Il en ressort une approche plurielle et dynamique qui, selon les auteurs du rapport, pourrait guider l’action diplomatique et que l’on peut caractériser ainsi :
– Elle est inductive, pragmatique et inventive. A l’instar de la méthodologie suivie dans le séminaire, il vaut mieux partir des problèmes concrets plutôt que des objectifs lointains et théoriques (réconciliation, Etat de droit, vérité….). Il s’agit d’une part de pousser une réflexion pragmatique et plus opérationnelle et d’autre part d’éviter les fréquentes déceptions générées par les attentes immenses et souvent disproportionnées placées dans les processus de justice transitionnelle. Adopter une démarche réaliste quant aux limites, aux échecs et aux tentatives d’instrumentalisation de la justice n’empêche pas de se montrer volontariste et ambitieux, prérequis indispensable. Mais l’angle d’approche se déplace. Le processus devient plus important que « la solution ». Les cas d’étude mentionnés dans le rapport démontrent également que chaque situation requiert des procédures singulières parfois inédites et non duplicables. La recherche d’une doctrine n’implique donc pas l’enfermement dans des modèles figés d’action, au contraire.

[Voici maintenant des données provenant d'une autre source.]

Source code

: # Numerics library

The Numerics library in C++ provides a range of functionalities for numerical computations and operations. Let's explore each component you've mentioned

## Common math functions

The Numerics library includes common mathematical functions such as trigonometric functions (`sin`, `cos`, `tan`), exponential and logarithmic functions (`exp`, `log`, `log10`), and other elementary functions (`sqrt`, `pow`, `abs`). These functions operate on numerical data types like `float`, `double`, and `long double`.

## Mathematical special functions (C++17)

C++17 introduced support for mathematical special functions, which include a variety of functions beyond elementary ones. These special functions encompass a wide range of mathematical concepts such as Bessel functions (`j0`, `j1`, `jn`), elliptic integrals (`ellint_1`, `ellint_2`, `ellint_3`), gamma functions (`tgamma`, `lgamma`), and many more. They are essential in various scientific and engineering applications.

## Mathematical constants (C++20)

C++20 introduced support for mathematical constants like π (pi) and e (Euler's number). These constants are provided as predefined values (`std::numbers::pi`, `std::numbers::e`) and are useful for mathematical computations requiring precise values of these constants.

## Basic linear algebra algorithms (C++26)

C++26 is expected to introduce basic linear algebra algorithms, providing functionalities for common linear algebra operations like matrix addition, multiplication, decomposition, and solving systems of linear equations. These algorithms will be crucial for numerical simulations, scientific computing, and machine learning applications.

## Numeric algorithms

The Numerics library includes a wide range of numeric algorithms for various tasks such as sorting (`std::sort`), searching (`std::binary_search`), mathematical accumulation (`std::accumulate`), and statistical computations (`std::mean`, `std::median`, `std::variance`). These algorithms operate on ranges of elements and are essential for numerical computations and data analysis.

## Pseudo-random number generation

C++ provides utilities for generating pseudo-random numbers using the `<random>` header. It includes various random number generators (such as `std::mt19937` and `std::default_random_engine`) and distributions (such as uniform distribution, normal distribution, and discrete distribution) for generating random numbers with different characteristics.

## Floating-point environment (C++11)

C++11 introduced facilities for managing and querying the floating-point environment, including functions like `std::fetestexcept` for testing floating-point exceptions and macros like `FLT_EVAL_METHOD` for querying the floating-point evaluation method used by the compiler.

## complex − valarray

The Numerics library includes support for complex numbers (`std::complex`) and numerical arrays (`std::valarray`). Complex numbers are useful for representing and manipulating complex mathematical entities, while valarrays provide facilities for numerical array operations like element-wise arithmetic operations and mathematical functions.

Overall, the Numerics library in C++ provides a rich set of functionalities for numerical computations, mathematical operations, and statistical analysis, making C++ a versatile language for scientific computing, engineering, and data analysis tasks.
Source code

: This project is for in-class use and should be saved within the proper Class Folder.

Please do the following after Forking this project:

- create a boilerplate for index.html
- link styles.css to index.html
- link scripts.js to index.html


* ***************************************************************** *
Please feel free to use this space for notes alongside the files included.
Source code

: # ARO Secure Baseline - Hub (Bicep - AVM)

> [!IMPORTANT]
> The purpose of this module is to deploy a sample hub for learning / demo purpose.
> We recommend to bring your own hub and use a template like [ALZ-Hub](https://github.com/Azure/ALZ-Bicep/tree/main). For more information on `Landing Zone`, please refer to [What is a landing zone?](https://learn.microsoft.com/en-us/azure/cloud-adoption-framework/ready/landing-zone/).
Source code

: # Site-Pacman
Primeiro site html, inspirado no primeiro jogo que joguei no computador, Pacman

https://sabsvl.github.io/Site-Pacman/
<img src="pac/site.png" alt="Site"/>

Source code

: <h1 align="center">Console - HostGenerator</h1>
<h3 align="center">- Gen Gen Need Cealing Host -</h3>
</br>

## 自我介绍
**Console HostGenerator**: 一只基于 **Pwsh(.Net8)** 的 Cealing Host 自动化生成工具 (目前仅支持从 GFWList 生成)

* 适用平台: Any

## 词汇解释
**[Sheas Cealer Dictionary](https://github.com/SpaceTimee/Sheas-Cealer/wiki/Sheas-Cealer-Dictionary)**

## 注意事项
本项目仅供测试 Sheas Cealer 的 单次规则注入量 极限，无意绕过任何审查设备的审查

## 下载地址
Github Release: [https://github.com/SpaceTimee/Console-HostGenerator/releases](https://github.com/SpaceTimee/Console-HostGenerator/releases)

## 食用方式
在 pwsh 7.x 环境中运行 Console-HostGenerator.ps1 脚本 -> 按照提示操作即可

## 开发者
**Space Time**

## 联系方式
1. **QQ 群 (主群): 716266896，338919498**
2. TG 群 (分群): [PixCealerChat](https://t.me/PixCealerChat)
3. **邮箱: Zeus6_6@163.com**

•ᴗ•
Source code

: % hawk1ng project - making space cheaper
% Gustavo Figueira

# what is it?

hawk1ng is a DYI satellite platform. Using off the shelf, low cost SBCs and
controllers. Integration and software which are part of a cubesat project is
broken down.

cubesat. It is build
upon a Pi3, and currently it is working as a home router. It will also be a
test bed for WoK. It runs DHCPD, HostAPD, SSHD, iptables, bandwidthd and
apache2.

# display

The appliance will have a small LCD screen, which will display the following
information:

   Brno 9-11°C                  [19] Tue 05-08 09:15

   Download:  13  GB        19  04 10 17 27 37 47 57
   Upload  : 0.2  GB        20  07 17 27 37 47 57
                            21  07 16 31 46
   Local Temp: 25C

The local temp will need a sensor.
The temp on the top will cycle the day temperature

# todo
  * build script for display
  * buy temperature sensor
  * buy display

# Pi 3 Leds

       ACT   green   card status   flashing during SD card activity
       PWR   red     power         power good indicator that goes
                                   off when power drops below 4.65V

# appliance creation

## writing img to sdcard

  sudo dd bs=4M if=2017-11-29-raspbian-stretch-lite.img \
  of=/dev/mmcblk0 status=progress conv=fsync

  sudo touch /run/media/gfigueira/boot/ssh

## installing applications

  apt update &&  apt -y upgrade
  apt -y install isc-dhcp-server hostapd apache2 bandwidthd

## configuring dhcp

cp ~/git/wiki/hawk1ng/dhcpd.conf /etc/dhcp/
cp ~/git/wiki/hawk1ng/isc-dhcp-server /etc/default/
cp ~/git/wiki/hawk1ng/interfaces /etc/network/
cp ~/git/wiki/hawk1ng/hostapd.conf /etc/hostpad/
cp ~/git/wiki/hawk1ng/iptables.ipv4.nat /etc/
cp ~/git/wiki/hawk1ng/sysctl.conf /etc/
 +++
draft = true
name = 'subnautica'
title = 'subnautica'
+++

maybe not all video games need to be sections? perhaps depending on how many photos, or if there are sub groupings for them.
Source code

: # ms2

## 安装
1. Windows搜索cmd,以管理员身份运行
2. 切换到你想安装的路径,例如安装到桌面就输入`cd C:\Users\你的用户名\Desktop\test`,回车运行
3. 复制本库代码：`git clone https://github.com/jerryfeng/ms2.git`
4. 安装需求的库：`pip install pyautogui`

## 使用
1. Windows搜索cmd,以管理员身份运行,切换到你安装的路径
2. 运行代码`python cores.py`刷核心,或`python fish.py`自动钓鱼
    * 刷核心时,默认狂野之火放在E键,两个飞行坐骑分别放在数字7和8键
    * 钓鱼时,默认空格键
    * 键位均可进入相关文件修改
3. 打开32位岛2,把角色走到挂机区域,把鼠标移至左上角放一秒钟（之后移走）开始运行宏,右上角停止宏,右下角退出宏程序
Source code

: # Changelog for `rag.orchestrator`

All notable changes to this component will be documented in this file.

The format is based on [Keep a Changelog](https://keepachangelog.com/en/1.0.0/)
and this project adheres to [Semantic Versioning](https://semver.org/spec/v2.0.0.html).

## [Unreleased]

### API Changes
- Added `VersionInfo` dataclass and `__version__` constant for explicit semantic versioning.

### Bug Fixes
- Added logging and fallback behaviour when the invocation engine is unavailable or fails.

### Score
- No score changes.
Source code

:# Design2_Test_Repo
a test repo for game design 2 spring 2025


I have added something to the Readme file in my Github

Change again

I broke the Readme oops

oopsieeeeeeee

– Elle est systémique et inclusive. Si le lien avec les victimes directes des crimes considérés doit être maintenu comme le fil conducteur des politiques de justice transitionnelles, le rapport plaide pour une vision élargie : la justice transitionnelle ne se réduit pas au CVR et la justice pénale internationale à ses quelques procès. Le rapport, au travers des secteurs clés et des acteurs de la transition qu’il met en avant, encourage la diplomatie à décloisonner ses secteurs d’action. Il ne s’agit pas pour autant d’adopter une vision holistique (avec une vision harmonieuse de l’ensemble des actions entreprises et une appréciation en forme de « tout ou rien ») ni de brouiller les rôles respectifs de chacun. Il s’agit par contre de mieux articuler les différents domaines d’action, de combiner ces nouveaux instruments avec d’autres instruments (responsabilité de protéger, sanctions internationales, aide au développement, etc.), de renforcer les collaborations tout en respectant l’indépendance de la justice.
– Elle est séquencée et s’inscrit dans la durée. Le séquençage promu dans le cadre de nos travaux ne se fait pas entre les domaines d’action, par exemple entre justice et paix ou entre justice et développement, mais entre les types d’action qui peuvent être entrepris dans chaque domaine. Ce séquençage n’a de sens que s’il repose sur des actions conduites dans la durée.
– Elle est française mais aussi décentrée et européenne : le rapport souligne les spécificités culturelles et les traditions juridiques que la diplomatie française devrait avoir à cœur de défendre. Il s’agit de défendre cette diversité et notre spécificité dans le cadre non seulement des relations internationales mais d’une scène universelle. Le statut de Rome a créé un système hybride. Nous devons donc faire l’effort non seulement de partir du terrain, de quitter une position surplombante, mais de nous décentrer pour percevoir le sens que les autres cultures donnent à la justice. Les juridictions internationales et les mécanismes de justice transitionnelle sont pour la diplomatie française une nouvelle manière de « faire monde ». Le rôle des Etats reste déterminant et la voix de la France, de par sa position au Conseil de sécurité, dans l’espace francophone, par la richesse de son tissu diplomatique dans le monde, peut peser et porter. Cette place unique n’est pas solitaire. Le rapport souligne l’importance d’inscrire son action dans le cadre de celle de l’Europe.